During the Cold War, a Chinese nationalist army occupied part of Burma, trading opium with America and Thailand in exchange for guns to kill communists, bringing about the collapse of Burmese democracy and the advent of military rule. The country was ravaged by communist and ethnic insurgencies, backed by China and Thailand respectively.

After the Cold War, the West took over, bashing the regime for failing to democratise. While other nations with equally nasty regimes were coddled, the West’s lack of strategic or economic interest in the feeble state of Burma made it an ideal dog to kick – one that cannot bite back.

 

Sanctions, which have carefully protected Western oil firms, have done absolutely nothing to budge the regime, but they satisfy pious NGOs and make us feel morally superior. Incredibly, the West has continued to kick the Burmese dog after Cyclone Nargis, attaching conditions to aid and extracting moral and political capital from Burma’s wretched people.

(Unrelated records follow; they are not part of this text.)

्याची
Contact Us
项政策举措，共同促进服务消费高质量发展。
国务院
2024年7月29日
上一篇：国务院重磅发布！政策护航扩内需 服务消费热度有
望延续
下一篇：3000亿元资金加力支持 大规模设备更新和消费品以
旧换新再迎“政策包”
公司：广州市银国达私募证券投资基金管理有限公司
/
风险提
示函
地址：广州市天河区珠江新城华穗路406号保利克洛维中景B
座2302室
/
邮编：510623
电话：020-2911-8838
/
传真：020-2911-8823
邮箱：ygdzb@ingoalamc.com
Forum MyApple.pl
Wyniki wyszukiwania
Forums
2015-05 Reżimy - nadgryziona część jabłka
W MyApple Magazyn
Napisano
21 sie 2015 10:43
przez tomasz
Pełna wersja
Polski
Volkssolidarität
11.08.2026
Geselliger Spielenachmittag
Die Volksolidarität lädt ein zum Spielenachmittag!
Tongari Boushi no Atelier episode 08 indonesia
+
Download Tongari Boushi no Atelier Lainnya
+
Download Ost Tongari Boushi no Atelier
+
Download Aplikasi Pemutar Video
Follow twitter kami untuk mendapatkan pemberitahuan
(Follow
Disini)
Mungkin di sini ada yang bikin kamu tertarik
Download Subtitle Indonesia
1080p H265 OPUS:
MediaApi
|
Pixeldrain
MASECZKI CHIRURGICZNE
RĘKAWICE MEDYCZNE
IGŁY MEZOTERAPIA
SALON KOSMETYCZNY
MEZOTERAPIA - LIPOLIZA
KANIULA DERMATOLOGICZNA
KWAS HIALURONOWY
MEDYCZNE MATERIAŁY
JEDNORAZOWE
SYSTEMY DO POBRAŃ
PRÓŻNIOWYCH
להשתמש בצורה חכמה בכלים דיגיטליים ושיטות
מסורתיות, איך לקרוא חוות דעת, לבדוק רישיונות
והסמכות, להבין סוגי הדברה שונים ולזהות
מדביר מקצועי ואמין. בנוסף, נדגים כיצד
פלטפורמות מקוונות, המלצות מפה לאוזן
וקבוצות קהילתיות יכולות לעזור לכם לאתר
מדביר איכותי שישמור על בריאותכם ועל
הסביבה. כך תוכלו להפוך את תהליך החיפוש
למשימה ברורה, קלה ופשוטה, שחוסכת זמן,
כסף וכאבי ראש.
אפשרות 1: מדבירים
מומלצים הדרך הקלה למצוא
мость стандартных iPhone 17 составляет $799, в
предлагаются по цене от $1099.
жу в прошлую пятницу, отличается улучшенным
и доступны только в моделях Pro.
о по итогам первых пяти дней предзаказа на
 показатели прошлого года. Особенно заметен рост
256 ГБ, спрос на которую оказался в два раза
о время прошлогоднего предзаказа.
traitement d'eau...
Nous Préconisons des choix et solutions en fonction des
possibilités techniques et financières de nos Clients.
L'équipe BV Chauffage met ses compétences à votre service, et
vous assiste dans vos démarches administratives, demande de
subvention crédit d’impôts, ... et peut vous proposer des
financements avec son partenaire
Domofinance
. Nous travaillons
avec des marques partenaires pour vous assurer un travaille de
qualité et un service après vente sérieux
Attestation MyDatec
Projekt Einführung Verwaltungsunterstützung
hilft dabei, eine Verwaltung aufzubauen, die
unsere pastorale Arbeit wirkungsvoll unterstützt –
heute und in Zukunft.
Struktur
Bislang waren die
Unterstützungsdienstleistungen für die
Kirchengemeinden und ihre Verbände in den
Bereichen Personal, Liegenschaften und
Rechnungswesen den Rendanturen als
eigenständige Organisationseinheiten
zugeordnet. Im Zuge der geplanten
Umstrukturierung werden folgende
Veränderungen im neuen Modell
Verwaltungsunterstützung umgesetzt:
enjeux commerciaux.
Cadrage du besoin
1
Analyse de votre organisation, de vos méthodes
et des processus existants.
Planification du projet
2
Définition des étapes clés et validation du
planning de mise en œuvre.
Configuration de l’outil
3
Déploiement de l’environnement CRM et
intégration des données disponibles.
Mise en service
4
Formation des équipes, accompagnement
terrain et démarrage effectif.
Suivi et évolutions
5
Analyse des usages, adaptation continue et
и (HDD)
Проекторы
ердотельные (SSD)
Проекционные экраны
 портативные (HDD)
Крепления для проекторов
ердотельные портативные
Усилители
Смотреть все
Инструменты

But sanctions, and the extreme and selective politicisation of aid and human rights, have also helped create the very ‘paranoia’ that now blocks effective relief efforts, by convincing the regime – which genuinely believes it is the only thing holding the country together – that Western powers are ruthless imperialists bent on destabilising the country.

 

Western intervention has also encouraged the extraordinarily fragmented Burmese opposition to yearn for external rescue rather than uniting to overthrow the regime. Cyclone Nargis struck just before a scheduled referendum on a new constitution.

 

It is hardly any wonder that the regime views Western aid agencies as Trojan horses. Threats of armed humanitarian intervention and prosecution for ‘crimes against humanity’ only make things worse.

 

The West – and, sadly, Burma’s people – are reaping what the West has sown. Ironically, events have vindicated the oft-criticised, less confrontational approach of Burma’s partners in the Association of Southeast Asian Nations: Burma has agreed to receive aid channeled through ASEAN because it will not be politicised.

 

If Nargis really is, as is claimed, worse than the Asian tsunami, which attracted $7bn in aid, then current Western pledges to Burma – a measly $93m – are an insult that bashing the junta has distracted attention from. A donors’ conference will be held on 25 May: the West must put its money where its mouth has been, and supply aid to Burma’s people via ASEAN without conditions.